子供の成長って、本当に早いものだ。自分の子育ての時には、いつまでも子供のつもりでいて、ある日とつぜんその成長に驚かされる。いつも会っていない孫の場合、会う度に変わっている事に驚く。親はいつまでも子供のままでいると思い、うるさく注意ばかりしてるが、実は数ヶ月で大きく変わっているのに、それに気付いていないようだ。こういう日常の変化にもう少し注意を傾けていたなら、子供達の成長ももう少し違っていたのかもしれない。二人の孫を見てると、子育てに係わっていた時間を大事にすべきだったと反省する。
東武浅草駅から、東京メトロ銀座線で上野駅まで移動。上野から東京駅まで行く。他のルートの方が料金の節約にもなったのだが、ハル君は興奮すると直ぐにトイレになるので、先ずはトイレを中心に考えた。「国内旅行業務取扱管理者」の勉強で、運送料金や駅構内見取り図も見ていたので役に立った。
子供の視点は面白いもので、何故かこの地下鉄での移動が周囲を真剣に見ていた。田舎の子供にとって、それだけ地下鉄は驚く事なのだろう。
今回の旅行目的は、ハル君の電車好きに付き合い「スーパービュー踊り子号」に乗る事だが、どうしても行ってみたかったのが、東京駅の煉瓦作りの駅舎外観を見る事だ。何度も行く機会がありながら、若いときは本の購入が目的であり、最近は別の用事でも、反対側の八重洲口ばかりで一度も見た事が無かった。今回をチャンスと、駅舎内の見学もした。
乗車券は「東京山手線内・伊豆急下田駅」間往復乗車券なので、本来は東京駅ドームの見学や、外からの駅舎を見るには改札を通らなければならない。この乗車券で改札口を通ると、以後使用できなくなる。なので、自動改札機横の案内所に行き、乗車券と人数の確認をして出入りをする。山手線内なら、この方法で改札口が通れる。この事って、意外と知られていないが、東京駅舎の見学には必要な知識だと思う。
1930年11月14日に立憲民政党の濱口雄幸が銃撃され、1921年11月4日には政友会の原敬が暗殺された。経済学者の大野信三先生は、濱口雄幸が銃撃されたときに偶然にも東京駅に居合わせたそうだ。先生はその後ドイツ留学をされ、スーパーインフレを経験されたそうだ。多くの思い出話の中で、その時の事を聞いた事がある。今回はその事を思い出し、東京の駅舎外観を改めて見たかった。あまりにも近代的に、便利に改装されて往事の面影などは無いだろうが、貴重な歴史としての痕跡は残されている。参考までに、こちらも。
スーパービュー踊り子号で下田へ
東京駅から伊豆急下田駅までの「スーパービュー踊り子号」は素晴らしかった。1号車の1のA・B、2のA・Bだから、眺望は最高。唯一の難点が、今回の車両に関しては運転席上部が曇っていて、眺望の素晴らしさが半減した事だ。
1号車は下がサロンになって、自由に使える。実際は誰も使う事が無く、チーちゃんの楽しみにしてた駅弁を食べた。飲み物はコーヒー・紅茶・日本茶・ジュース等おかわり自由で飲める。ちなみに2号車は、下が4人用のコンパートメントになってる。こちらの方が気になっていたが、子供のためには仕方ない。次回の楽しみに回そう・・・って、次回は有るのかなあ。
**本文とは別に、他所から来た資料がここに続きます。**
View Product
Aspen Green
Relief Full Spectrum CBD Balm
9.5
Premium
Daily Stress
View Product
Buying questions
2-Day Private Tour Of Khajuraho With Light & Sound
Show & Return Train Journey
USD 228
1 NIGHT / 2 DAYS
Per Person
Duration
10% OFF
1号車両に乗る人達は、外の景色を楽しみたいのか、あるいはユッタリとしたシートと広い足下なので貸し毛布でベッドがわりに寝ていたいのか、下のサロンを使う人は居なかった。2階の展望席よりも、こちらのサロンの方が子供達には喜ばれた。オモチャは無いけど、広いサロンで自由に遊べるからね。
黒船遊覧船とペリーロードの散策
当日の宿は「下田伊東園ホテルはな岬」。宿泊費は娘が負担。格安ホテルだが、小さな子供が一緒ならこの方が良いのかも。孫との時間も良いが、あまり小さいと煩わしさも感じる。孫は可愛いと言うが、薄情なのかあまりそうとは思えない。いくら大きく成っても、やはり孫よりも自分の子供の方が大切に感じるし、いつまでも心配の種ではある。孫は、会えば楽しい時間も過ごせるが、帰ると嬉しく思えるときもある。

翌日は黒船を模した遊覧船で海に出た。男の方が乗り物が好きなので大はしゃぎだった。上部2階部分は別料金だが、カモメが近くに餌を求めて寄ってきて、手から取るので面白い。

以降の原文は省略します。